### PROMPT
Answer these questions from the excerpt on copyright and generative AI below:
(a) Which six kinds of works does Section 2(1) of the Nigerian Copyright Act list as eligible for copyright?
(b) According to the excerpt, what does AI generative software need in order to feed its algorithms?
(c) Under subsection (3), which two things do not affect a qualifying work's eligibility for copyright?

Copyright laws varies between countries and these laws would clearly state when an infringement occurs and when it does not.
Copyrightability of Content produced using Generative AI:
Generative AI is capable of producing new types of “original” creations such as texts, images, and videos following prompts introduced manually by the user. Those creations occur as a result being trained with massive amounts of data, thus becoming destructive.
The issue here is “Whether works produced by Generative AI are copyright protected or whether copyright lies on the original author”?
AI generative software cannot create “original” images from zero, it needs a pre-existing data input to feed the algorithms through a machine learning model. The origin of those input is crucial not only regarding the ownership of the copyrights generated, but also to avoid potential right infringement of pre-existing works.[17]
Internationally, for one to be afforded copyright protection, works and creations must be original. That is ,they must be the result of the author’s intellectualism and not a copy of a work in existence. These laws will vary based on the country’s jurisdiction.
In the Nigerian perspective, Section 2 of the Copyright Act[18] states that:
(1) Subject to this Act, the following works shall be eligible for copyright :
(a) literary works ;
(b) musical works ;
(c) artistic works ;
(d) audiovisual works ;
(e) sound recordings ; and
(f ) broadcasts.
(2) Notwithstanding the provision of subsection (1), literary, musical or artistic work shall not be eligible for copyright unless —
(a) “some effort”[19] has been expended on making the work, to give it an original character ; and
(b) the work has been fixed in any medium of expression known or later to be developed, from which it can be perceived, reproduced or otherwise communicated either directly or with the aid of any machine or device.
(3) Any work that meets the requirements set out in subsection (2) shall be eligible for copyright, notwithstanding the quality of the work or the purpose for which the work was created.
From the foregoing, the word “some effort” could be interpreted from a human perspective because only humans expend effort. But the argument from writers is that, Artificial Intelligence also requires effort by the bots.
A careful perusal of Sect 108 of the Copyright Act[20] will show whether Generative AI can be attributed as a person or not.
By virtue of Section 108,:
“4author” in the case of —
(a) audiovisual work means the person by whom the arrangements for the making of the audiovisual work were made, unless the parties to the making of the audiovisual work, provide otherwise by contract between themselves ;
(b) collective work, means the person responsible for the selection and arrangement of the collection ; Interpretation.

### INFORMATION GIVEN
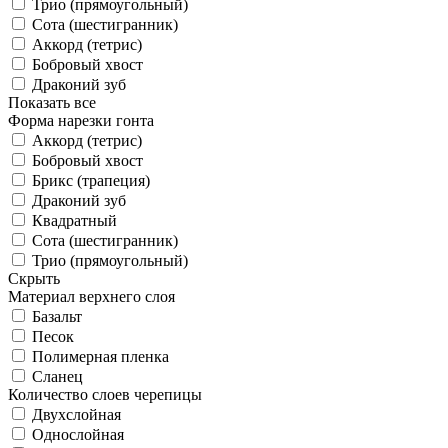
Трио (прямоугольный)
Сота (шестигранник)
Аккорд (тетрис)
Бобровый хвост
Драконий зуб
Показать все
Форма нарезки гонта
Аккорд (тетрис)
Бобровый хвост
Брикс (трапеция)
Драконий зуб
Квадратный
Сота (шестигранник)
Трио (прямоугольный)
Скрыть
Материал верхнего слоя
Базальт
Песок
Полимерная пленка
Сланец
Количество слоев черепицы
Двухслойная
Однослойная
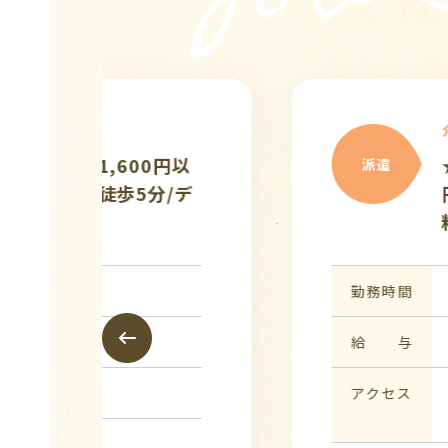
介護スタッフ
★給与前払い制度開始☆夜
派遣
デ
円以上/月8回～ご相談
料老人ホームでのお仕
勤務時間
16:30〜翌09:30 (休憩:1
給 与
夜勤一回 3万円
アクセス
JR青梅線「昭島」駅北口よ
拝島線「西武立川」駅より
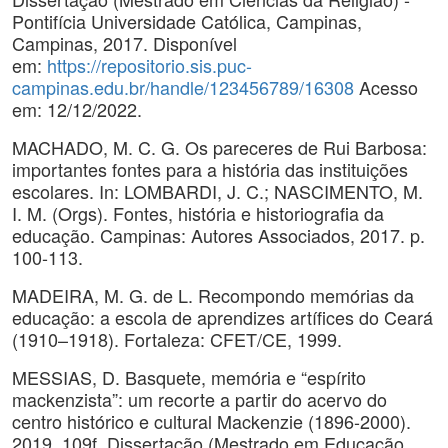
Pontifícia Universidade Católica, Campinas,
Campinas, 2017. Disponível
em:
https://repositorio.sis.puc-
campinas.edu.br/handle/123456789/16308
Acesso
em: 12/12/2022.
MACHADO, M. C. G. Os pareceres de Rui Barbosa:
importantes fontes para a história das instituições
escolares. In: LOMBARDI, J. C.; NASCIMENTO, M.
I. M. (Orgs). Fontes, história e historiografia da
educação. Campinas: Autores Associados, 2017. p.
100-113.
MADEIRA, M. G. de L. Recompondo memórias da
educação: a escola de aprendizes artífices do Ceará
(1910–1918). Fortaleza: CFET/CE, 1999.
MESSIAS, D. Basquete, memória e “espírito
mackenzista”: um recorte a partir do acervo do
centro histórico e cultural Mackenzie (1896-2000).
2019. 109f. Dissertação (Mestrado em Educação,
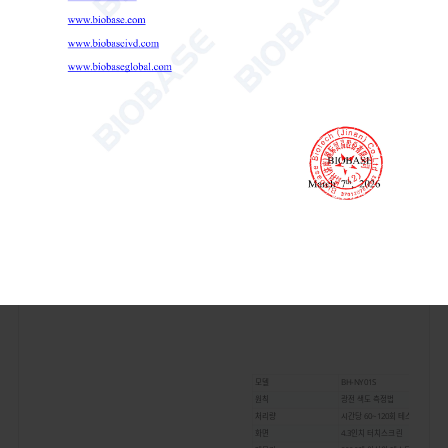
3. 4.3인치 터치스크린, 메뉴 기반 조작 인터페이스로 사
용이 간편합니다.
4. 고휘도 냉광원, 긴 수명.
5. 시스템 업그레이드 기능을 통해 사용자는 최신 소프트
웨어 지원을 동시에 경험할 수 있습니다.
기술적 매개변수:
모델
BH-NY01S
원칙
광전 색도 측정법
처리량
시간당 60~120회 테스트
화면
4.3인치 터치스크린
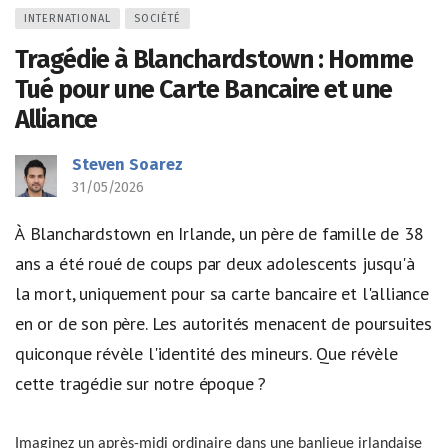
INTERNATIONAL
SOCIÉTÉ
Tragédie à Blanchardstown : Homme
Tué pour une Carte Bancaire et une
Alliance
Steven Soarez
31/05/2026
À Blanchardstown en Irlande, un père de famille de 38
ans a été roué de coups par deux adolescents jusqu'à
la mort, uniquement pour sa carte bancaire et l'alliance
en or de son père. Les autorités menacent de poursuites
quiconque révèle l'identité des mineurs. Que révèle
cette tragédie sur notre époque ?
Imaginez un après-midi ordinaire dans une banlieue irlandaise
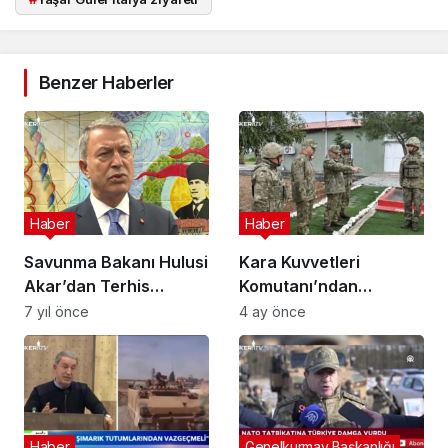
Benzer Haberler
Haber
Haber
Savunma Bakanı Hulusi
Kara Kuvvetleri
Akar’dan Terhis
Komutanı’ndan
Açıklaması
KKTC’de Kritik Ziyaret:
7 yıl önce
4 ay önce
Zamanlama Dikkat
Çekti
Haber
Genelkurmay Başkanlığı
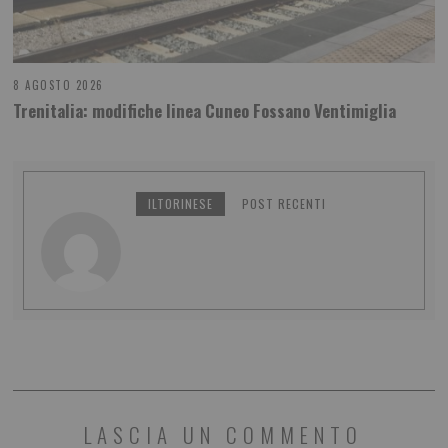
8 AGOSTO 2026
Trenitalia: modifiche linea Cuneo Fossano Ventimiglia
ILTORINESE
POST RECENTI
LASCIA UN COMMENTO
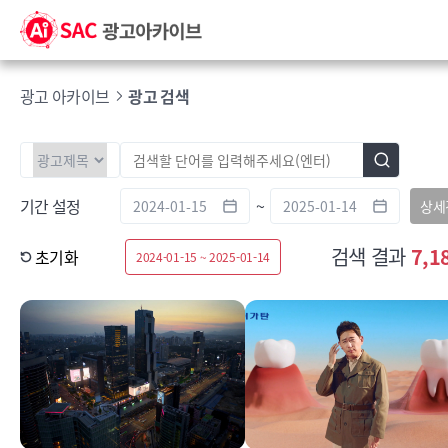
광고 아카이브
광고 검색
기간 설정
~
상세
검색 결과
7,1
초기화
2024-01-15 ~ 2025-01-14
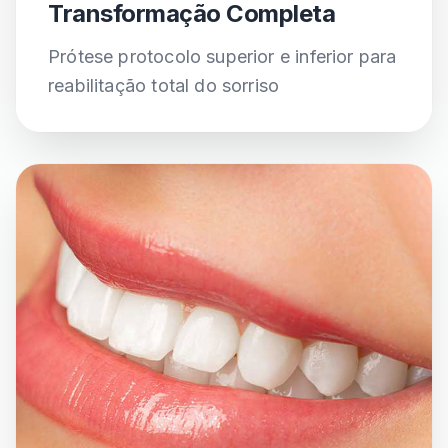
Transformação Completa
✓ Garantia de 5 anos
Prótese protocolo superior e inferior para
reabilitação total do sorriso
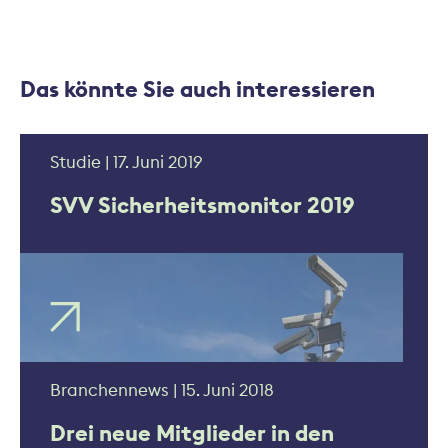
Das könnte Sie auch interessieren
Studie | 17. Juni 2019
SVV Sicherheitsmonitor 2019
Branchennews | 15. Juni 2018
Drei neue Mitglieder in den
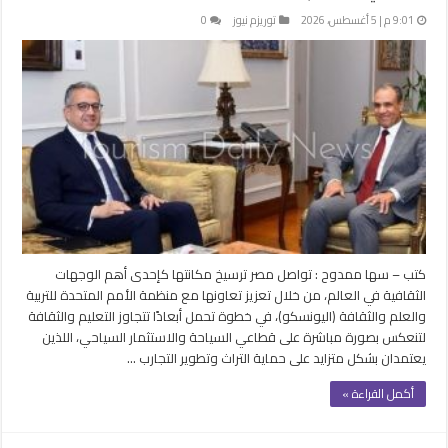
9:01 م | 5 أغسطس، 2026
توريزم نيوز
0
كتب – سها ممدوح : تواصل مصر ترسيخ مكانتها كإحدى أهم الوجهات
الثقافية في العالم، من خلال تعزيز تعاونها مع منظمة الأمم المتحدة للتربية
والعلم والثقافة (اليونسكو)، في خطوة تحمل أبعادًا تتجاوز التعليم والثقافة
لتنعكس بصورة مباشرة على قطاعي السياحة والاستثمار السياحي، اللذين
يعتمدان بشكل متزايد على حماية التراث وتطوير التجارب …
أكمل القراءة »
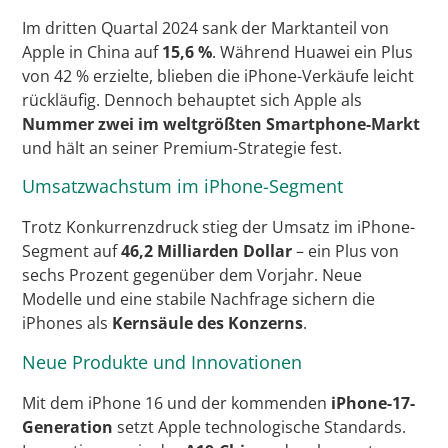
Im dritten Quartal 2024 sank der Marktanteil von
Apple in China auf
15,6 %
. Während Huawei ein Plus
von 42 % erzielte, blieben die iPhone-Verkäufe leicht
rückläufig. Dennoch behauptet sich Apple als
Nummer zwei im weltgrößten Smartphone-Markt
und hält an seiner Premium-Strategie fest.
Umsatzwachstum im iPhone-Segment
Trotz Konkurrenzdruck stieg der Umsatz im iPhone-
Segment auf
46,2 Milliarden Dollar
– ein Plus von
sechs Prozent gegenüber dem Vorjahr. Neue
Modelle und eine stabile Nachfrage sichern die
iPhones als
Kernsäule des Konzerns
.
Neue Produkte und Innovationen
Mit dem iPhone 16 und der kommenden
iPhone-17-
Generation
setzt Apple technologische Standards.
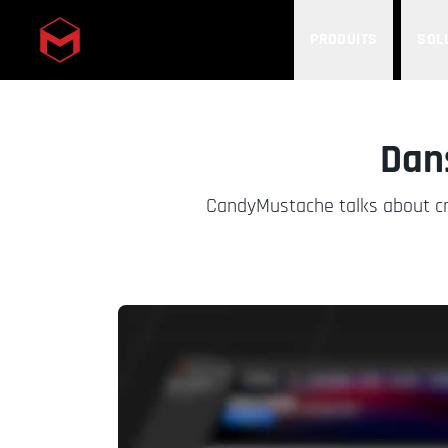
PRODUITS
SOL
Skip to main content
Dan
CandyMustache talks about cre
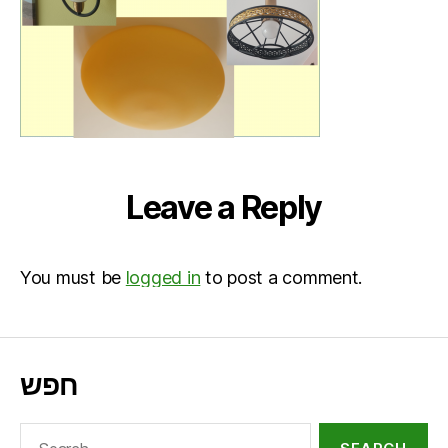
Leave a Reply
You must be
logged in
to post a comment.
חפש
Search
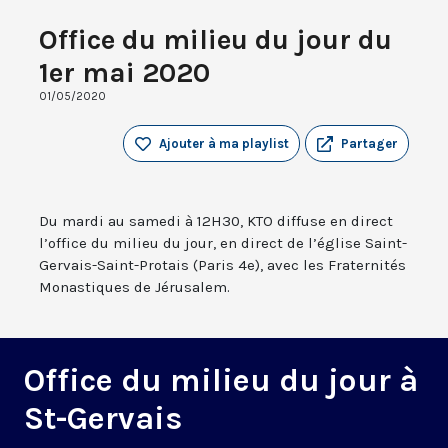
Office du milieu du jour du
1er mai 2020
01/05/2020
Ajouter à ma playlist
Partager
Du mardi au samedi à 12H30, KTO diffuse en direct
l’office du milieu du jour, en direct de l’église Saint-
Gervais-Saint-Protais (Paris 4e), avec les Fraternités
Monastiques de Jérusalem.
Office du milieu du jour à
St-Gervais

### ANSWER AREA
(a) Literary works, musical works, artistic works, audiovisual works, sound recordings, and broadcasts.
(b) It needs a pre-existing data input, fed to the algorithms through a machine learning model.
(c) The quality of the work and the purpose for which it was created.